Andersson was the first to implement the AIR scoring system for the diagnosis of AA in 2008. That report noted a sensitivity of 96% and a specificity of 73% with a cutoff threshold > 4 and a sensitivity and specificity of 37% and 99%, respectively when the cutoff point was > 8 (10). In the present study, the AIR score cutoff was examined at two different values, > 4 and > 8. A cutoff point > 4 yielded a sensitivity, specificity, PPV, NPV, and diagnostic accuracy of 92.25%, 76.9%, 96.7%, 47.7%, and 91%, respectively. However, a cutoff point > 8 yielded disappointing results with poor sensitivity, NPV, and accuracy, meaning it would be difficult to exclude truly negative individuals.
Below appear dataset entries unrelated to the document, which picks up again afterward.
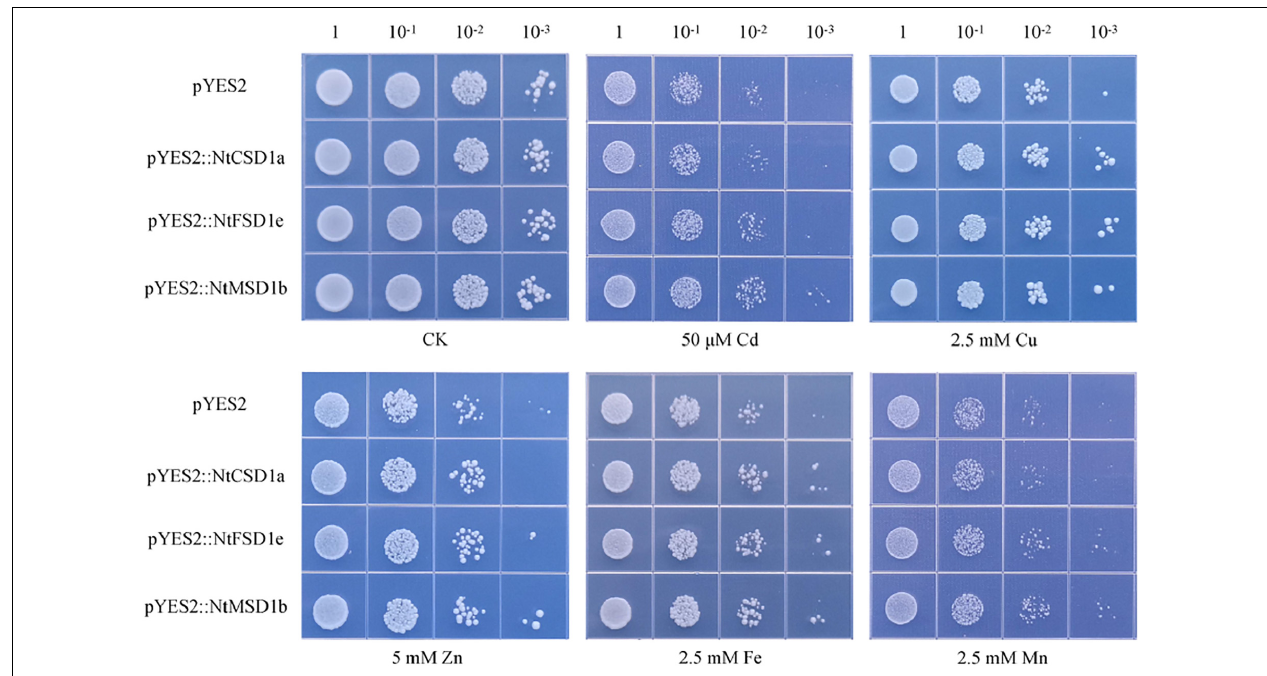
FIGURE 8 | Effect of NtSOD gene expression in oxidation-sensitive yeast (cid:49) yap1 on yeast cell growth in response to different heavy metal stresses (50 µ M Cd, 2.5 mM Cu, 5 mM Zn, 2.5 mM Fe, and 2.5 mM Mn). The numbers above the data represent the dilution times of the bacterial solution.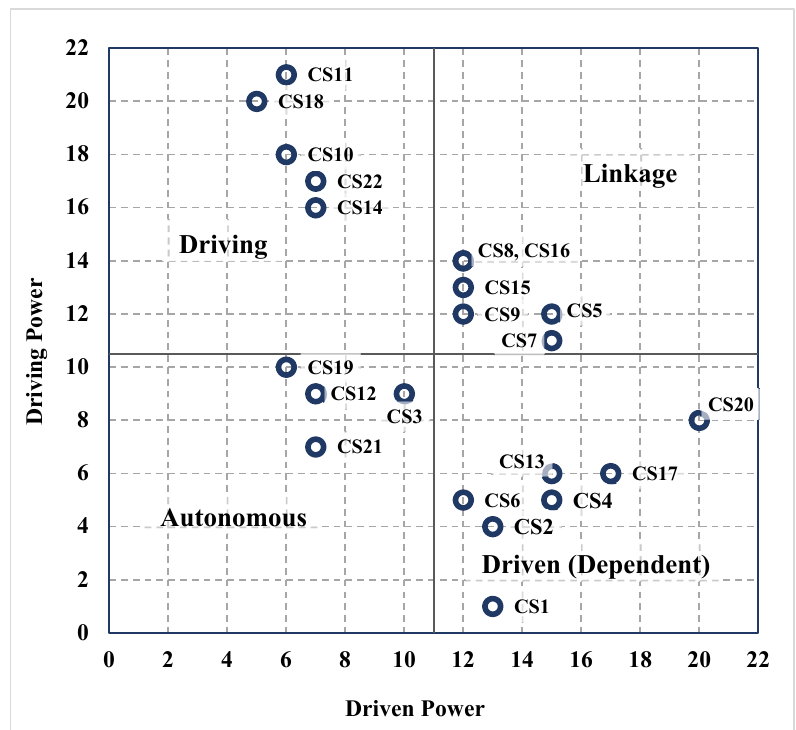
Figure 3. Constraints’ driving and driven (dependence) powers. Table 6. The effect levels.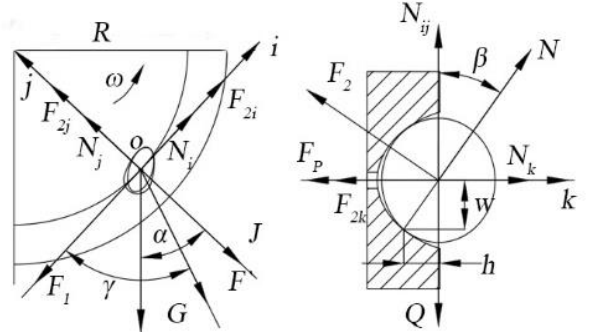
Figure 10. Analysis of the forces on seeds in the seed suctioning zone: G is the seed’s own gravity, N ; F P is the seed suction hole suction force, N ; J is the centrifugal force, N ; F 1 is the inter-seed friction force set in the o i negative direction, N ; F 2 is the frictional force between the seed and the surface of the seed-sucking recess, in a direction perpendicular to the support force N , N ; F 2 i is the component force of F 2 in the direction of o i , N ; F 2 j is the component force of F 2 in the direction of o j , N ; F 2 k is the component force of F 2 in the direction of o k , N ; N is the total support force of the seed-sucking recess in the direction perpendicular to the contact point of the recess, N ; N i is the component force of N in the direction of o i , N ; N j is the component force of N in the direction of o j , N ; N k is the component force of N in the direction of o k , N ; f 1 is the coefficient of friction between the seeds; f 2 is the coefficient of friction between the seeds and the surface of the seed-sucking recess; α is the seed-filling angle, ◦ ; β is the slope angle of the suction groove, ◦ ; ω is the angular speed of rotation of the seed tray, rad/s; γ is the angle between the combined force F (cid:48) and the centrifugal force J , ◦ ; m is the mass of the seed, kg; R is the radius of rotation of the center of the suction hole of the seed tray, mm; P is the critical suction vacuum degree of the gas chamber, Pa; S is the stable suction area, mm 2 ; Q is the combined force of F 1 , J and G , N ; F (cid:48) is the combined force of J and G , N ; h is the depth of the contact point between the seed and the suction groove, mm; and w is the width of the contact point between the seed and the suction groove,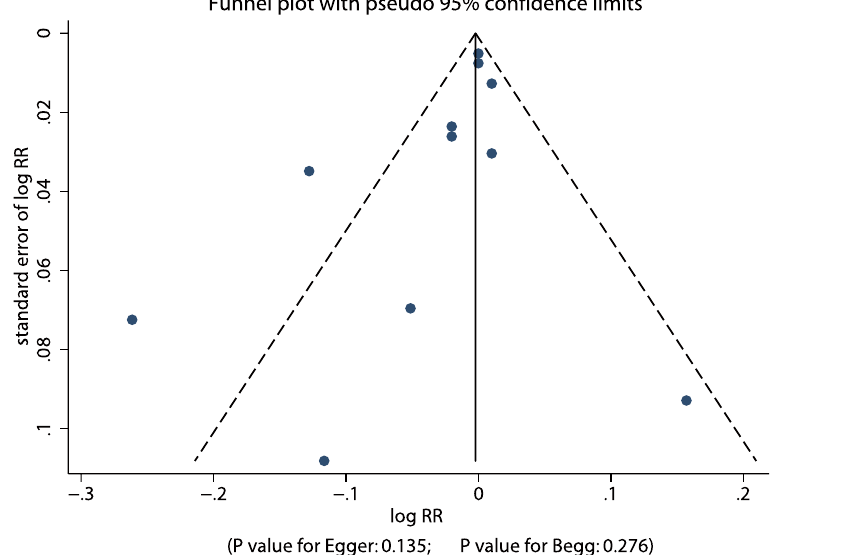
Figure 5. Funnel plot for high versus low PUFA intake for lung cancer (A); Funnel plot for per 5 g/day increment in PUFA intake for lung cancer (B). risk of lung cancer. This large quantitative study included meta-analysis suggest that increased PUFA intake had little or 1,268,442 individuals from 8 prospective cohort studies with a no effect on the incidence of lung cancer. To the best of our knowledge, this is the first time a meta-analysis has evaluated, broad range of populations. The findings from our current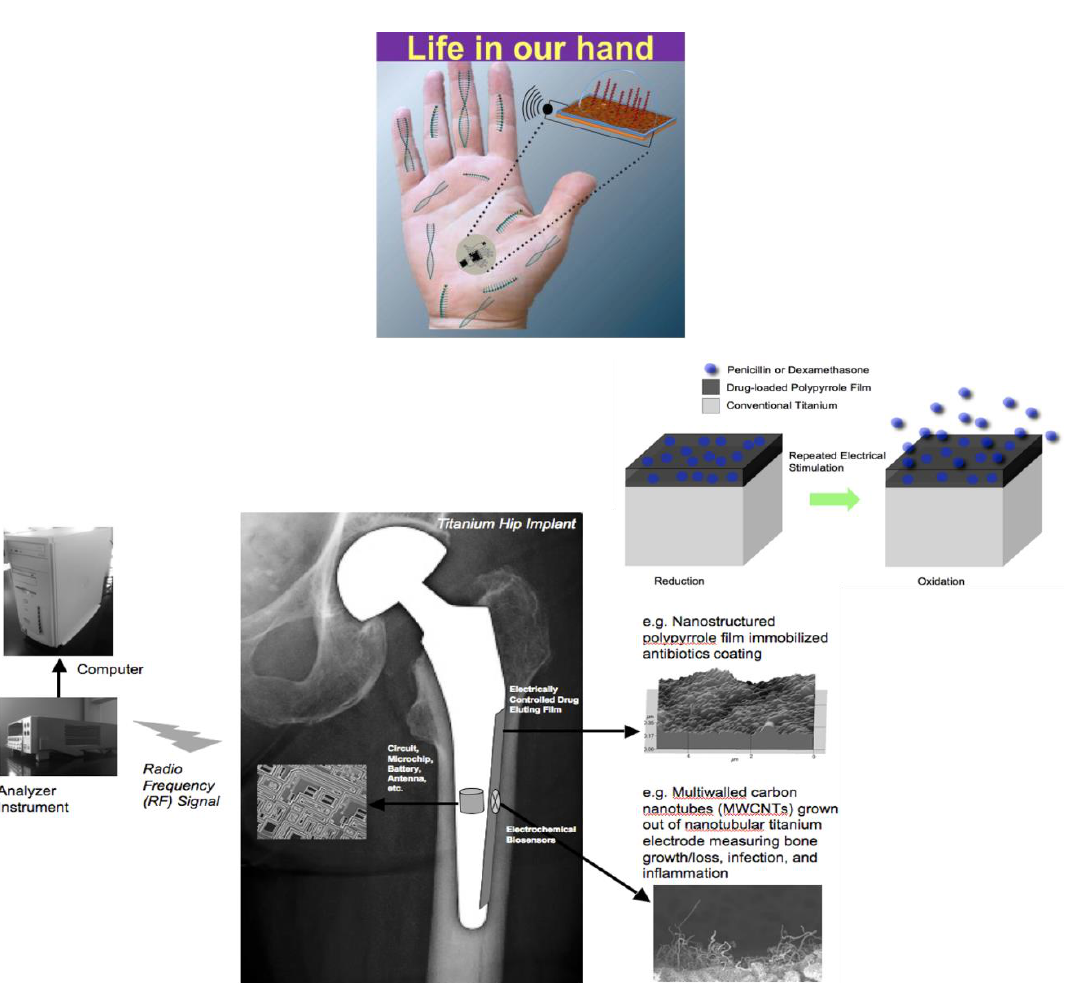
Figure 1. The SMARTHIP TM can detect cell presence and function next to a hip implant in real time and possesses on-demand release of nanoparticles, antibiotics, anti-inflammatory agents, and more to ensure implant success. Further, all information can be sent to a hand-held device to provide personalized medicine.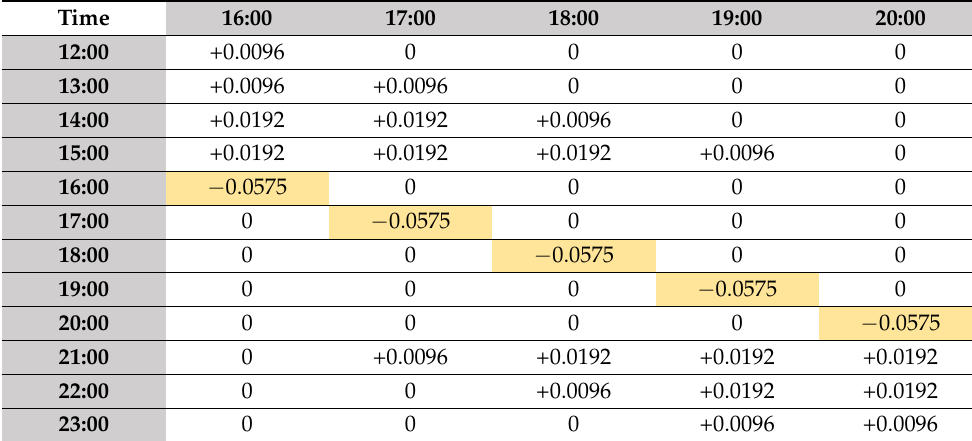
Table 11. Base self-elasticity, lossless PEMD with AC shifting scenario.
A prior study by Karami et al. (16) demonstrated that a RIPASA score cutoff > 8 yielded a sensitivity, specificity, PPV, NPV, and diagnostic accuracy of 78.4%, 91.6%, 98.5%, and 36.6% respectively. Based on our current study, an AIR score > 4 results in the highest diagnosis accuracy for AA of 91% due to its combined abilities to detect truly positive cases in addition to excluding truly negative patients who experience right lower abdominal pain.
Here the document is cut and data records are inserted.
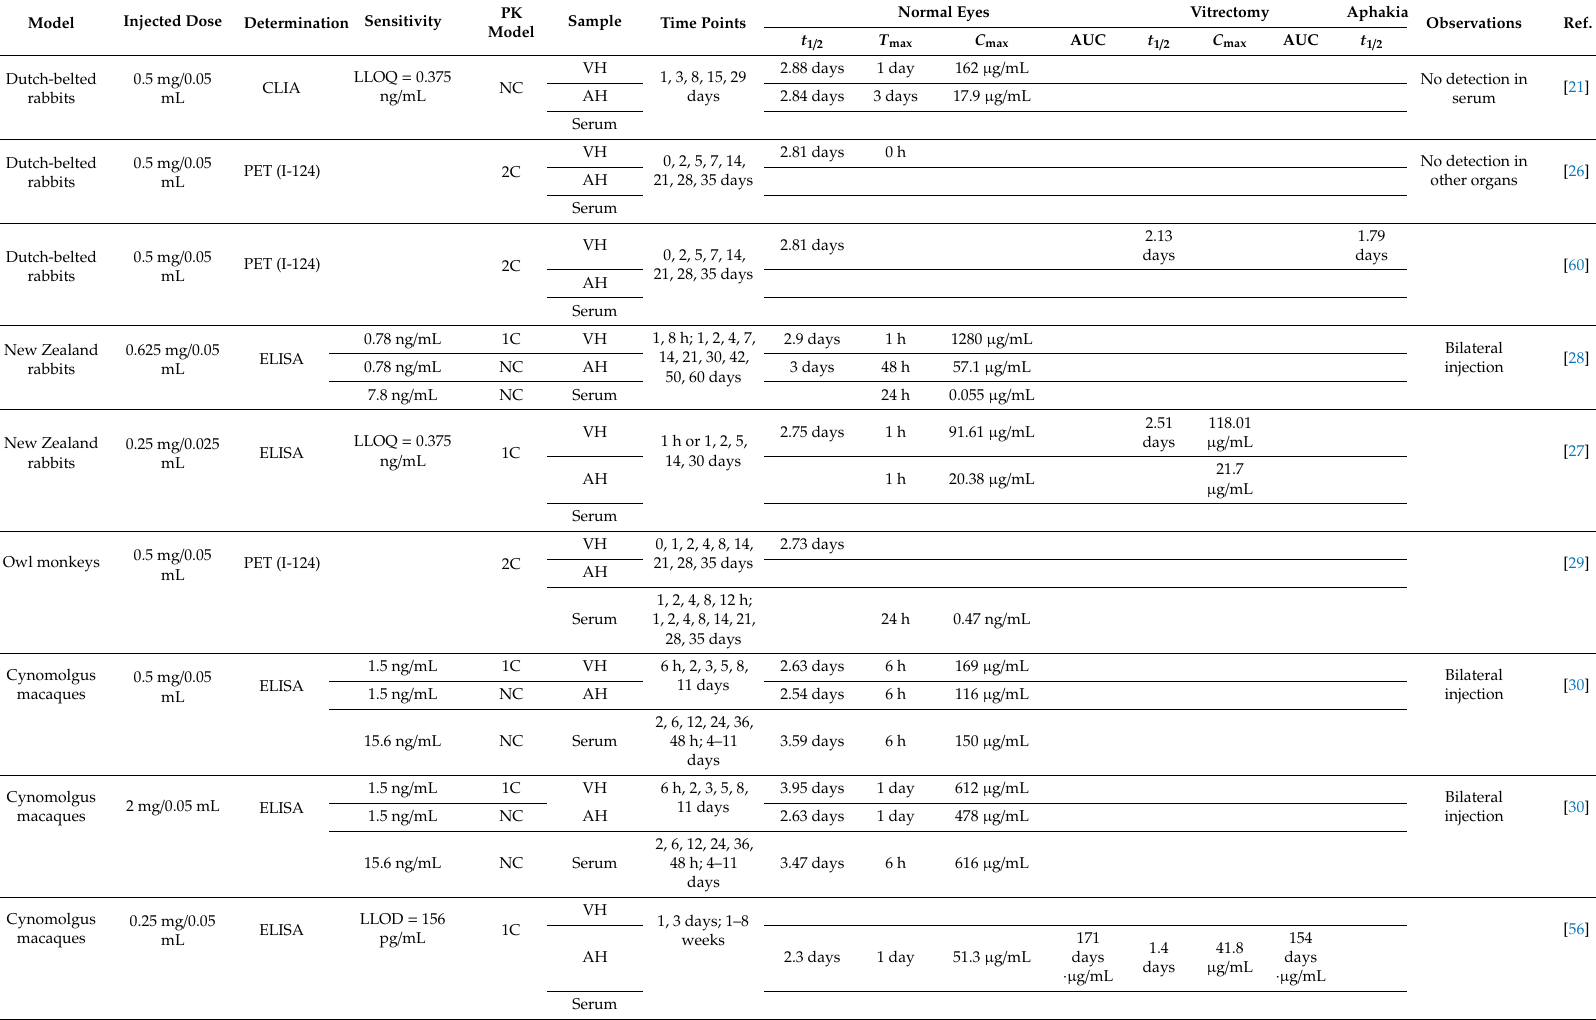
Table 2. Pharmacokinetic parameters of intravitreal ranibizumab in di ff erent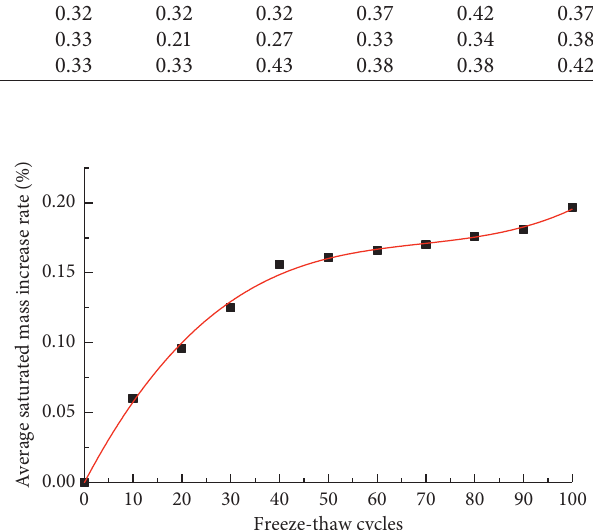
Figure 5: Change rate of average saturated water quality after different freeze-thaw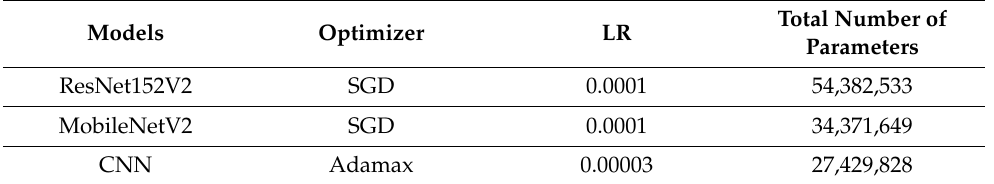
Table 6. Models training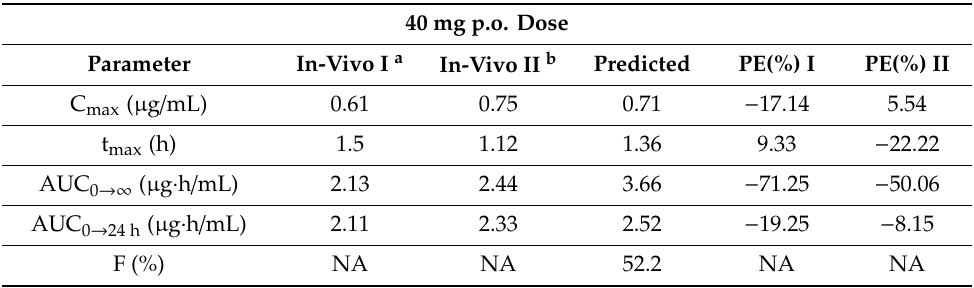
Figure 4. GastroPlus ® simulated (line) versus mean observed (markers) plasma concentration profiles following p.o. administration of furosemide. Mean observed values represent 40 mg immediate-release (IR) tablet profile I [43] and 40 mg IR tablet profile II [37]. Table 4. Comparison between GastroPlus ® simulated and in-vivo observed furosemide pharmacokinetic parameters following p.o. drug administration.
In another comparative study similar to ours, Scott et al. found high sensitivities for intermediate and high risk patients with appendicitis (90%), and for patients with advanced appendicitis (98%), when the AIR score was > 5 (20). De Castro et al. noted a 93% sensitivity and 85% specificity for an AIR > 4 (21), while in the current study, the sensitivity and specificity for an AIR > 4 were 92.2% and 76.9%, respectively. This contrasts to a 33% sensitivity and 84.6% specificity with a score set at > 8.
We postulate that both a RIPASA score ≥ 7.5 and an AIR > 4 have a very good ability to detect truly sick patients when they are at high risk. The current era of scoring systems aiding in the preoperative diagnosis of appendicitis could help to avoid unnecessary laparotomies. The current study adds more precision to the validity of both AIR and RIPASA as objective tools that can be applied to our population to support decision-making in the management of a patient with suspected AA. Our observed rate of negative appendectomies, 26 out of 310 patients (8.4%), is certainly within an acceptable range.
The RIPASA and AIR scoring systems did not show a significant difference in the diagnosis of AA in an Egyptian population. They both contain easily obtained parameters from the history, physical examination, and a few simple blood tests. Both scoring systems are beneficial for making a quick decision in resource limited and low-middle income countries without the need for imaging assistance.
Managing patients with suspected AA remains a challenge and the recommended management approach is indeed unknown, even after ultrasound, CT, and diagnostic laparoscopy were introduced.